Sixty Years of the MGB
September 2022 sees a landmark anniversary in the motoring world, the MGB is celebrating its 60th anniversary. The classic two-door, soft top sports car always was and always will remain an icon of British car manufacturing.
In a bid to find a replacement for the iconic MGA, design work for a new automobile commenced in the late 1950s under the direction of Syd Enever and was completed by early 1961. The car styled by Don Hayter was influenced by the MG record breaker EX 181, which was piloted at the Bonneville Salt Flats in Utah by Sir Stirling Moss in 1957 and another F1 legend, Phil Hill in 1959. To be successful the car to be known as the MGB had to succeed in America, a monocoque construction was used and the car was to incorporate some refinements over the MGA such as wind-up windows.
The first production car was completed on the 22 May 1962 a left hand drive roadster, with an Iris Blue right hand drive car, chassis number G‑HN3 ‑101 being completed a few days later. The car was launched to the British public at the Earls Court Motor Show in September 1962 and was priced at £690 plus £259 purchase tax.
The first major change came in the 1965⁄7 period with the introduction of an all-synchro gearbox, five bearing crank engine and a Salisbury rear axle, however the most significant change was the addition of a GT to the range. This had been styled at the Abingdon design office and later sent to Pininfarina in Italy who made only detailed changes. The result was a car which at launch was described by Autocar as “perhaps the prettiest Sports Coupe ever to leave the British Motor Corporation drawing boards”. Another major development to the car during its production life came in 1975 and was brought about by American safety regulations related to impact resistance this was directly responsible for the introduction of rubber bumpers and raising the ride height. Over the coming years American emission rules would also result in an engine which for this market produced significantly less power.

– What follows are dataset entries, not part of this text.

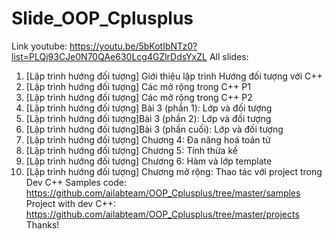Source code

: # Slide_OOP_Cplusplus
Link youtube: https://youtu.be/5bKotIbNTz0?list=PLQj93CJe0N70QAe630Lcg4GZlrDdsYxZL
All slides:
1. [Lập trình hướng đối tượng] Giới thiệu lập trình Hướng đối tượng với C++
2. [Lập trình hướng đối tượng] Các mở rộng trong C++ P1
3. [Lập trình hướng đối tượng] Các mở rộng trong C++ P2
4. [Lập trình hướng đối tượng] Bài 3 (phần 1): Lớp và đối tượng
5. [Lập trình hướng đối tượng]Bài 3 (phần 2): Lớp và đối tượng
6. [Lập trình hướng đối tượng]Bài 3 (phần cuối): Lớp và đối tượng
7. [Lập trình hướng đối tượng] Chương 4: Đa năng hoá toán tử
8. [Lập trình hướng đối tượng] Chương 5: Tính thừa kế
9. [Lập trình hướng đối tượng] Chương 6: Hàm và lớp template
10. [Lập trình hướng đối tượng] Chương mở rộng: Thao tác với project trong Dev C++
Samples code:
https://github.com/ailabteam/OOP_Cplusplus/tree/master/samples
Project with dev C++:
https://github.com/ailabteam/OOP_Cplusplus/tree/master/projects
Thanks!
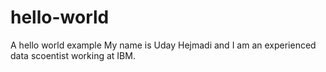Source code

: # hello-world
A hello world example
My name is Uday Hejmadi and I am an experienced data scoentist working at IBM.
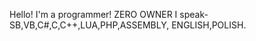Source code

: Hello! I'm a programmer! ZERO OWNER I speak-SB,VB,C#,C,C++,LUA,PHP,ASSEMBLY, ENGLISH,POLISH.

<!---
0xFxd3/0xFxd3 is a ✨ special ✨ repository because its `README.md` (this file) appears on your GitHub profile.
You can click the Preview link to take a look at your changes.
--->
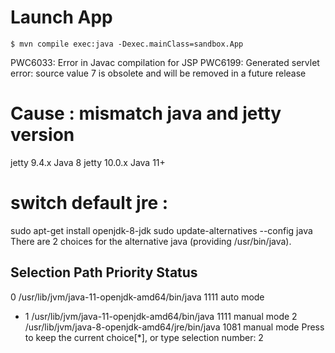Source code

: # Launch App
`$ mvn compile exec:java -Dexec.mainClass=sandbox.App` 

PWC6033: Error in Javac compilation for JSP
PWC6199: Generated servlet error: source value 7 is obsolete and will be removed in a future release

# Cause : mismatch java and jetty version
jetty 9.4.x		Java 8
jetty 10.0.x 	Java 11+

# switch default jre :
sudo apt-get install openjdk-8-jdk
sudo update-alternatives --config java
There are 2 choices for the alternative java (providing /usr/bin/java).

  Selection    Path                                            Priority   Status
------------------------------------------------------------
  0            /usr/lib/jvm/java-11-openjdk-amd64/bin/java      1111      auto mode
* 1            /usr/lib/jvm/java-11-openjdk-amd64/bin/java      1111      manual mode
  2            /usr/lib/jvm/java-8-openjdk-amd64/jre/bin/java   1081      manual mode
Press <enter> to keep the current choice[*], or type selection number: 2

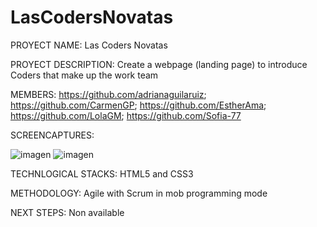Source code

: # LasCodersNovatas
PROYECT NAME: Las Coders Novatas

PROYECT DESCRIPTION: Create a webpage (landing page) 
to introduce Coders that make up
the work team

MEMBERS:
https://github.com/adrianaguilaruiz; 
https://github.com/CarmenGP; 
https://github.com/EstherAma;
https://github.com/LolaGM;
https://github.com/Sofia-77

SCREENCAPTURES:

![imagen](https://user-images.githubusercontent.com/116545851/198521403-af292aec-644d-4570-9f18-cdf66cfdf87e.png)
![imagen](https://user-images.githubusercontent.com/116545851/198521465-0ec4973a-16b9-43bf-b724-955683666618.png)


TECHNLOGICAL STACKS: HTML5 and CSS3

METHODOLOGY: Agile with Scrum in mob programming mode


NEXT STEPS: Non available


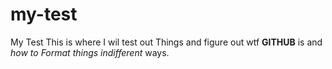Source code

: # my-test
My Test
This is where I wil test out Things and figure out wtf **GITHUB** is and *how to*
  **Format *things** indifferent* ways.
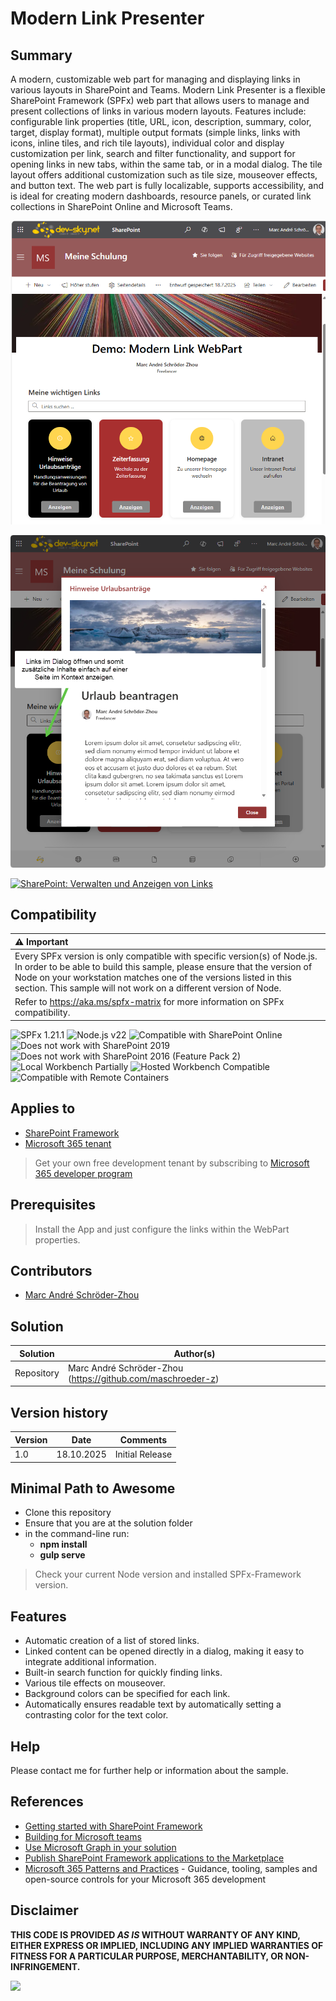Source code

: # Modern Link Presenter

## Summary

A modern, customizable web part for managing and displaying links in various layouts in SharePoint and Teams. Modern Link Presenter is a flexible SharePoint Framework (SPFx) web part that allows users to manage and present collections of links in various modern layouts. Features include: configurable link properties (title, URL, icon, description, summary, color, target, display format), multiple output formats (simple links, links with icons, inline tiles, and rich tile layouts), individual color and display customization per link, search and filter functionality, and support for opening links in new tabs, within the same tab, or in a modal dialog. The tile layout offers additional customization such as tile size, mouseover effects, and button text. The web part is fully localizable, supports accessibility, and is ideal for creating modern dashboards, resource panels, or curated link collections in SharePoint Online and Microsoft Teams.

![UI of the links](assets/modernlink-01.png)

![Open detail page in dialog](assets/modernlink-02.png)

[![SharePoint: Verwalten und Anzeigen von Links](https://img.youtube.com/vi/nLRxo9XBwag/hqdefault.jpg)](https://youtu.be/nLRxo9XBwag)

## Compatibility

| :warning: Important          |
|:---------------------------|
| Every SPFx version is only compatible with specific version(s) of Node.js. In order to be able to build this sample, please ensure that the version of Node on your workstation matches one of the versions listed in this section. This sample will not work on a different version of Node.|
|Refer to <https://aka.ms/spfx-matrix> for more information on SPFx compatibility.   |

![SPFx 1.21.1](https://img.shields.io/badge/SPFx-1.21.1-green.svg)
![Node.js v22](https://img.shields.io/badge/Node.js-v22-green.svg)
![Compatible with SharePoint Online](https://img.shields.io/badge/SharePoint%20Online-Compatible-green.svg)
![Does not work with SharePoint 2019](https://img.shields.io/badge/SharePoint%20Server%202019-Incompatible-red.svg)
![Does not work with SharePoint 2016 (Feature Pack 2)](https://img.shields.io/badge/SharePoint%20Server%202016%20(Feature%20Pack%202)-Incompatible-red.svg "SharePoint Server 2016 Feature Pack 2 requires SPFx 1.1")
![Local Workbench Partially](https://img.shields.io/badge/Local%20Workbench-green.svg)
![Hosted Workbench Compatible](https://img.shields.io/badge/Hosted%20Workbench-Compatible-green.svg)
![Compatible with Remote Containers](https://img.shields.io/badge/Remote%20Containers-Compatible-green.svg)

## Applies to

- [SharePoint Framework](https://aka.ms/spfx)
- [Microsoft 365 tenant](https://docs.microsoft.com/en-us/sharepoint/dev/spfx/set-up-your-developer-tenant)

> Get your own free development tenant by subscribing to [Microsoft 365 developer program](http://aka.ms/o365devprogram)

## Prerequisites

> Install the App and just configure the links within the WebPart properties.

## Contributors

- [Marc André Schröder-Zhou](https://github.com/maschroeder-z)

## Solution

| Solution    | Author(s)                                                   |
| ----------- | ----------------------------------------------------------- |
| Repository  | Marc André Schröder-Zhou (<https://github.com/maschroeder-z>) |

## Version history

| Version | Date             | Comments              |
| ------- | ---------------- | --------------------- |
| 1.0     | 18.10.2025       | Initial Release       |


## Minimal Path to Awesome

- Clone this repository
- Ensure that you are at the solution folder
- in the command-line run:
  - **npm install**
  - **gulp serve**

> Check your current Node version and installed SPFx-Framework version.

## Features

- Automatic creation of a list of stored links.
- Linked content can be opened directly in a dialog, making it easy to integrate additional information.
- Built-in search function for quickly finding links.
- Various tile effects on mouseover.
- Background colors can be specified for each link.
- Automatically ensures readable text by automatically setting a contrasting color for the text color.

## Help

Please contact me for further help or information about the sample.

## References

- [Getting started with SharePoint Framework](https://docs.microsoft.com/en-us/sharepoint/dev/spfx/set-up-your-developer-tenant)
- [Building for Microsoft teams](https://docs.microsoft.com/en-us/sharepoint/dev/spfx/build-for-teams-overview)
- [Use Microsoft Graph in your solution](https://docs.microsoft.com/en-us/sharepoint/dev/spfx/web-parts/get-started/using-microsoft-graph-apis)
- [Publish SharePoint Framework applications to the Marketplace](https://docs.microsoft.com/en-us/sharepoint/dev/spfx/publish-to-marketplace-overview)
- [Microsoft 365 Patterns and Practices](https://aka.ms/m365pnp) - Guidance, tooling, samples and open-source controls for your Microsoft 365 development

## Disclaimer

**THIS CODE IS PROVIDED *AS IS* WITHOUT WARRANTY OF ANY KIND, EITHER EXPRESS OR IMPLIED, INCLUDING ANY IMPLIED WARRANTIES OF FITNESS FOR A PARTICULAR PURPOSE, MERCHANTABILITY, OR NON-INFRINGEMENT.**

<img src="https://m365-visitor-stats.azurewebsites.net/sp-dev-fx-webparts/samples/react-modern-link-presenter" />
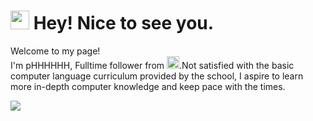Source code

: <h1><img src="https://emojis.slackmojis.com/emojis/images/1531849430/4246/blob-sunglasses.gif?1531849430" width="30"/> Hey! Nice to see you.</h1>

<p>Welcome to my page! </br> I'm pHHHHHH, Fulltime follower from <img src="https://p1.ssl.qhimg.com/t01e3daaf673f3c1c12.png" width="20"/>.Not satisfied with the basic computer language curriculum provided by the school, I aspire to learn more in-depth computer knowledge and keep pace with the times.

![](https://github-readme-stats.vercel.app/api?username=tec-pHHHHHH&show_icons=ture&theme=transparent)


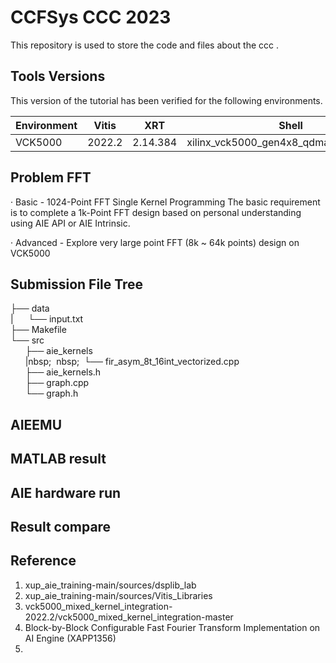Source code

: # CCFSys CCC 2023
This repository is used to store the code and files about the ccc .

## Tools Versions  

This version of the tutorial has been verified for the following environments. 

| Environment  | Vitis   |    XRT   | Shell | Notes |
|--------------|---------|----------|-------|-------|
| VCK5000      | 2022.2  | 2.14.384  | xilinx_vck5000_gen4x8_qdma_2_202220_1|  |  

## Problem FFT  
· Basic - 1024-Point FFT Single Kernel Programming
 The basic requirement is to complete a 1k-Point FFT design based on personal understanding using AIE API or AIE Intrinsic.
 
· Advanced - Explore very large point FFT (8k ~ 64k points) design on VCK5000

## Submission File Tree  
├── data  
|&nbsp;&nbsp;&nbsp;&nbsp;&nbsp;&nbsp;└── input.txt  
├── Makefile  
└── src  
&nbsp;&nbsp;&nbsp;&nbsp;&nbsp;&nbsp;├── aie_kernels  
&nbsp;&nbsp;&nbsp;&nbsp;&nbsp;&nbsp;|nbsp;&nbsp;&nbsp;nbsp;&nbsp;&nbsp;└── fir_asym_8t_16int_vectorized.cpp  
&nbsp;&nbsp;&nbsp;&nbsp;&nbsp;&nbsp;├── aie_kernels.h  
&nbsp;&nbsp;&nbsp;&nbsp;&nbsp;&nbsp;├── graph.cpp  
&nbsp;&nbsp;&nbsp;&nbsp;&nbsp;&nbsp;└── graph.h  

## AIEEMU

## MATLAB result

## AIE hardware run

## Result compare

## Reference
1. xup_aie_training-main/sources/dsplib_lab
2. xup_aie_training-main/sources/Vitis_Libraries
3. vck5000_mixed_kernel_integration-2022.2/vck5000_mixed_kernel_integration-master
4. Block-by-Block Configurable Fast Fourier Transform Implementation on AI Engine (XAPP1356)
5. 
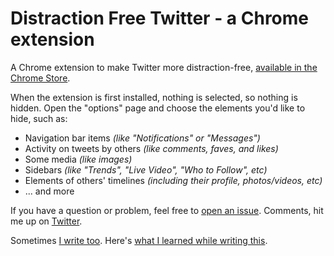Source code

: # Distraction Free Twitter - a Chrome extension

A Chrome extension to make Twitter more distraction-free, [available in the Chrome Store](https://chrome.google.com/webstore/detail/twitter-distraction-remov/aflapchiclhldkgbbahbdionenmhkoed).

When the extension is first installed, nothing is selected, so nothing is hidden. Open the "options" page and choose the elements you'd like to hide, such as:

- Navigation bar items _(like "Notifications" or "Messages")_
- Activity on tweets by others _(like comments, faves, and likes)_
- Some media _(like images)_
- Sidebars _(like "Trends", "Live Video", "Who to Follow", etc)_
- Elements of others' timelines _(including their profile, photos/videos, etc)_
- ... and more

If you have a question or problem, feel free to [open an issue](https://github.com/grantwinney/distraction-free-twitter-chrome-extension/issues). Comments, hit me up on [Twitter](https://twitter.com/GrantWinney).

Sometimes [I write too](https://grantwinney.com/). Here's [what I learned while writing this](https://grantwinney.com/sick-of-the-noise-on-twitter-wrote-a-chrome-extension/).
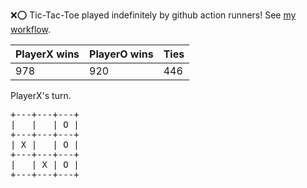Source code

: :x::o: Tic-Tac-Toe played indefinitely by github action runners! See [my workflow](.github/workflows/play.yaml).

|PlayerX wins|PlayerO wins|Ties|
|-|-|-|
|978|920|446|

PlayerX's turn.

<pre>
+---+---+---+
|   |   | O |
+---+---+---+
| X |   | O |
+---+---+---+
|   | X | O |
+---+---+---+
</pre>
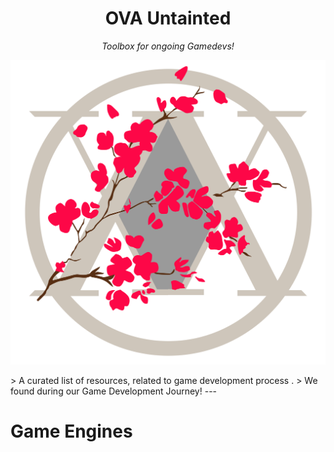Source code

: <h1 align="center">OVA Untainted</h1>
<p align="center"><i>Toolbox for ongoing Gamedevs!</i></p>

<p align="center">
  <img src="image/OVA.png" alt="Demo" width="600"/>
</p>
> A curated list of  resources, related to game development process .
> We found during our Game Development Journey!
--- 




# Game Engines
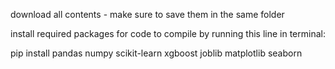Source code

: download all contents - make sure to save them in the same folder

install required packages for code to compile by running this line in terminal:


pip install pandas numpy scikit-learn xgboost joblib matplotlib seaborn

During the life of the MGB only two special editions were produced firstly the jubilee cars produced in 1975 with a build of 750 cars all GT’s finished in BRG, then finally MG announced that the last 1000 cars produced before the Abingdon factory closed in October 1980 would be a ‘Limited Edition’, the final car being a Pewter GT, chassis number G‑HD5-523002.
The final chapter of the MGB however was to be written following the closure of the factory, a consortium headed by Aston Martin tried to purchase the MG name and went as far as producing a roadster based on the GT bodyshell (a concept used twelve years later by Rover in the RV8) however financial problems prevented the car going into production.
During the nineteen years of production of the MGB, 512,112 cars were produced, a figure greater than the total of all other models of MG produced at Abingdon. The MGB can rightly claim to be “The Greatest British Sports Car” as stated in one of MG’s advertising slogans of the 1970s.
The MG Car Club have a very active MGB Register within the Club that caters for all the needs of an MGB owner, or those interested in the MGB. This being the 60th Anniversary of the MGB, the MGB register are celebrating in style at the British Motor Museum, Gaydon, Warwickshire on Sunday 25 September 2022, and with over 1600 MGBs attending it promises to be a sight to behold. From the very early 1962 MGBs, to the very latest new build fully electric MGBs in attendance at the show, the MGB is still as popular with people as it was at it’s launch in 1962.